=== Begin Enclosure ===

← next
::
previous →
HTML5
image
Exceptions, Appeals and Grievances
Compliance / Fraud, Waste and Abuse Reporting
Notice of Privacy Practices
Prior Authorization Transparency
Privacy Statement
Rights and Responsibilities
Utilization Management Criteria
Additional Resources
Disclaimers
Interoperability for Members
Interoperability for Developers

=== End Enclosure ===

## Task to carry out:
Starting at the first entry and ending at the last, reproduce each one exactly.

## Expected answer:
← next
::
previous →
HTML5
image
Exceptions, Appeals and Grievances
Compliance / Fraud, Waste and Abuse Reporting
Notice of Privacy Practices
Prior Authorization Transparency
Privacy Statement
Rights and Responsibilities
Utilization Management Criteria
Additional Resources
Disclaimers
Interoperability for Members
Interoperability for Developers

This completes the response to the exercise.